1. European Pharmacopoeia 2.6.7, “Mycoplasmas.” European Directorate for the Quality of Medicines & HealthCare (EDQM).

2. Drexler HG, Uphoff CC. Mycoplasma contamination of cell cultures: incidence, sources, effects, detection, elimination, prevention. Cytotechnology. 2002;39(2):75–90. doi: 10.1023/A:1022913015916.
3. Angart P, Kohnhorst C, Chiang M-J, Arden NS. Considerations for risk and control of mycoplasma in bioprocessing. Curr Opin Chem Eng. 2018;22:161–166. doi: 10.1016/j.coche.2018.09.012.
4. Sung J, Hawkins C. A highly sensitive, internally controlled real-time PCR assay for mycoplasma detection in cell cultures. Biologicals. 2020;63:1–6. doi: 10.1016/j.biologicals.2019.12.007.
5. Siegl D, et al. A PCR protocol to establish standards for routine mycoplasma testing. iScience. 2023;26(7):106724. doi: 10.1016/j.isci.2023.106724.

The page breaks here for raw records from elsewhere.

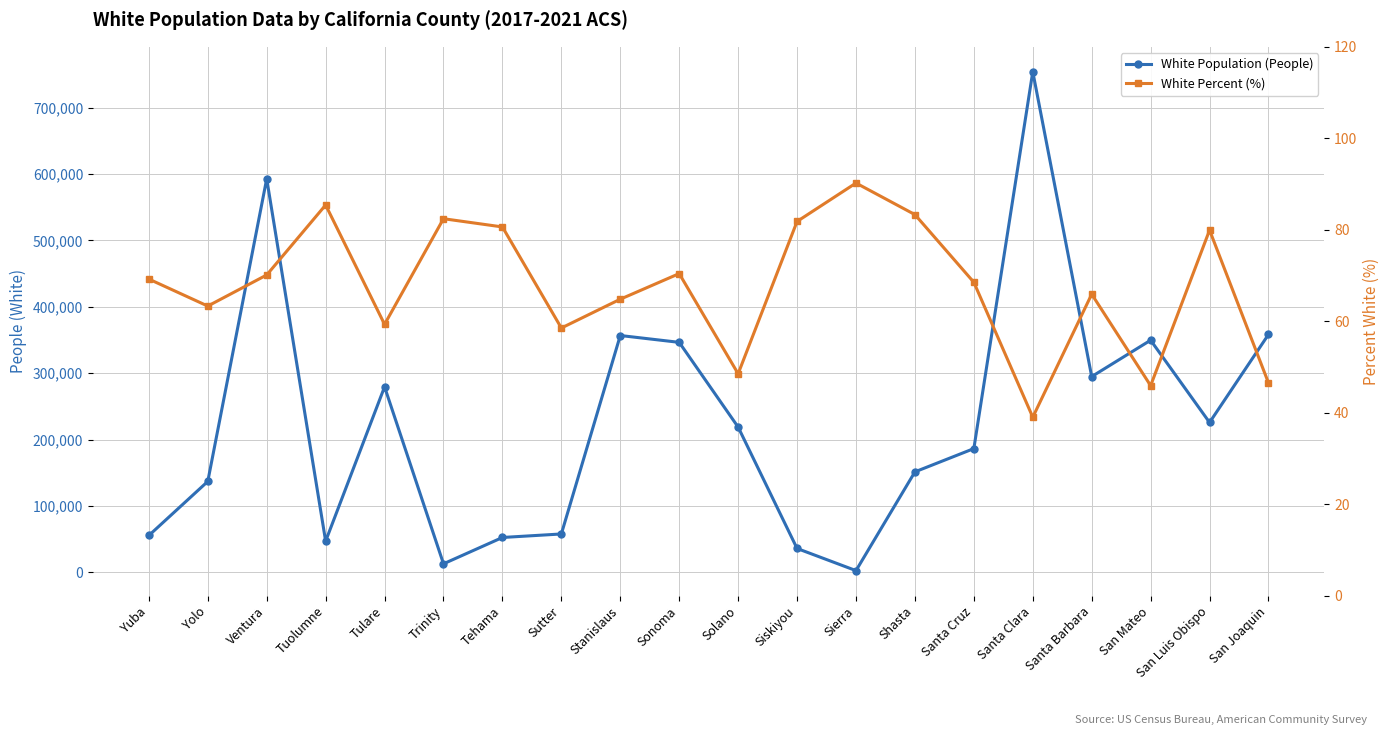

True or false: White Population (People) has a value of 121746.6 at San Mateo.

False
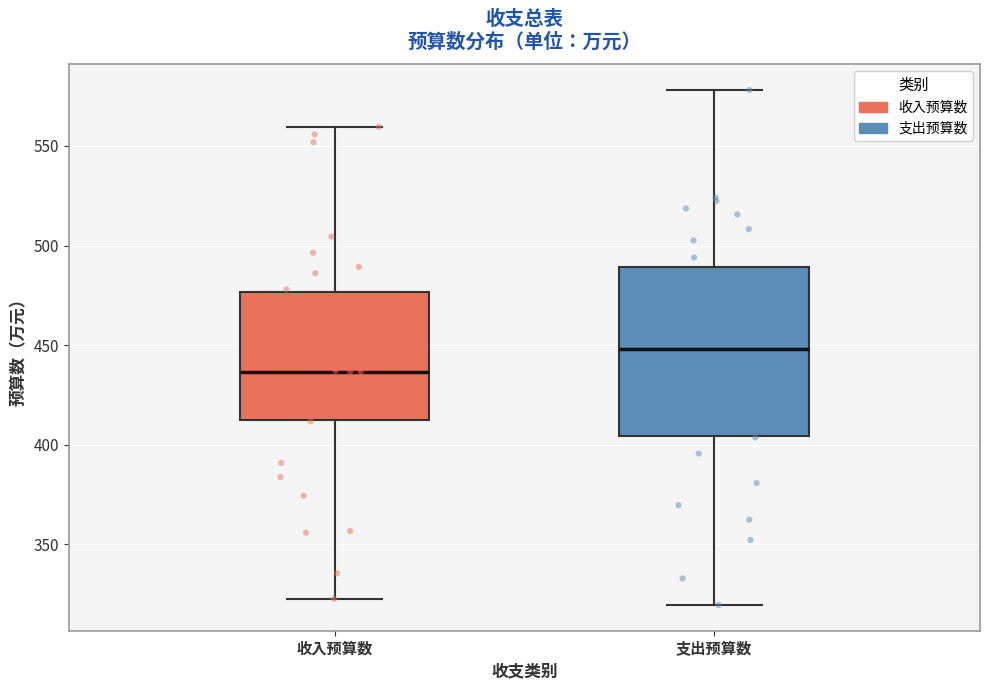

Which box is the tallest, from its lower edge to its upper edge?

支出预算数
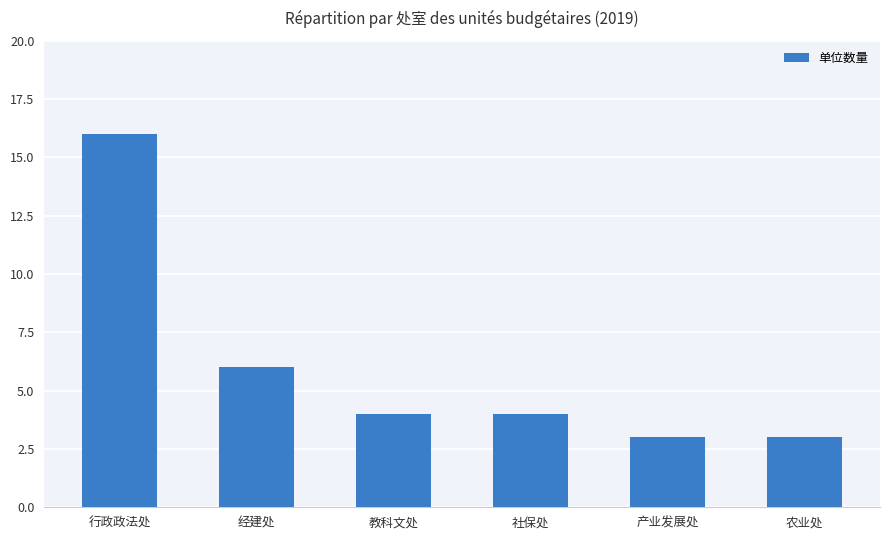

What is the difference between the values at 教科文处 and 经建处?

2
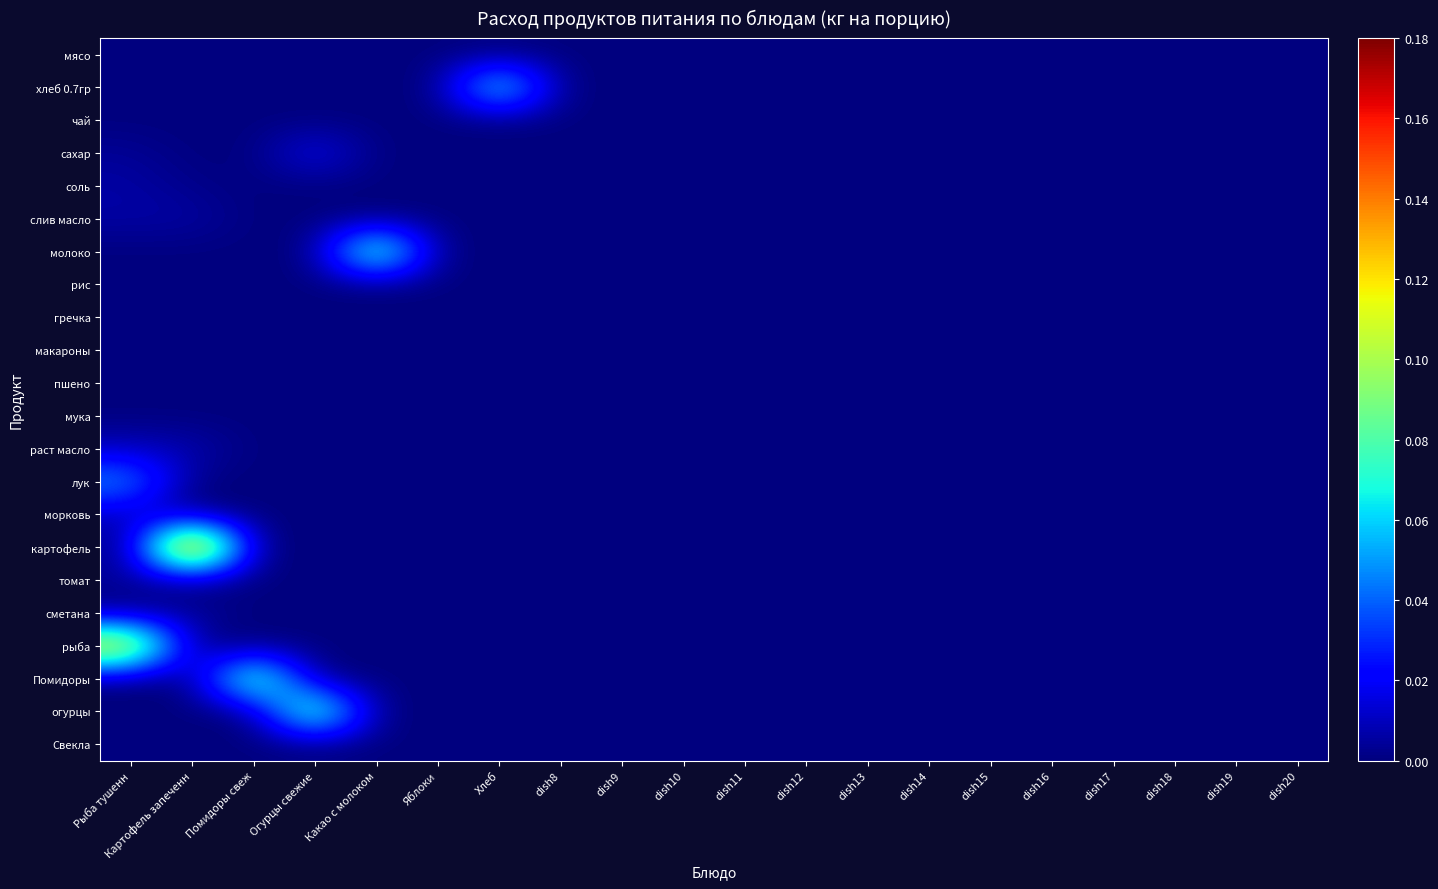

Which series changed the most between Рыба тушенн and dish16?

рыба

6. Louro M, et al. First molecular detection of Mycoplasma agassizii in captive tortoises in Portugal. Frontiers in Veterinary Science. 2025;12:1652362. doi: 10.3389/fvets.2025.1652362.

7. Berčič RL, et al. Neuraminidase of Mycoplasma synoviae desialylates heavy chain of the chicken immunoglobulin G and glycoproteins of chicken tracheal mucus. Avian Pathology. 2011;40(3):299–308. doi: 10.1080/03079457.2011.565311.

8. Slavec B, et al. Variation of vlhA gene in Mycoplasma synoviae clones isolated from chickens. Avian Pathology. 2011;40(5):481–489. doi: 10.1080/03079457.2011.604840.

9. Cizelj I, et al. Mycoplasma gallisepticum and Mycoplasma synoviae express a cysteine protease CysP, which can cleave chicken IgG into Fab and Fc. Microbiology. 2011;157(2):362–372. doi: 10.1099/mic.0.045641-0.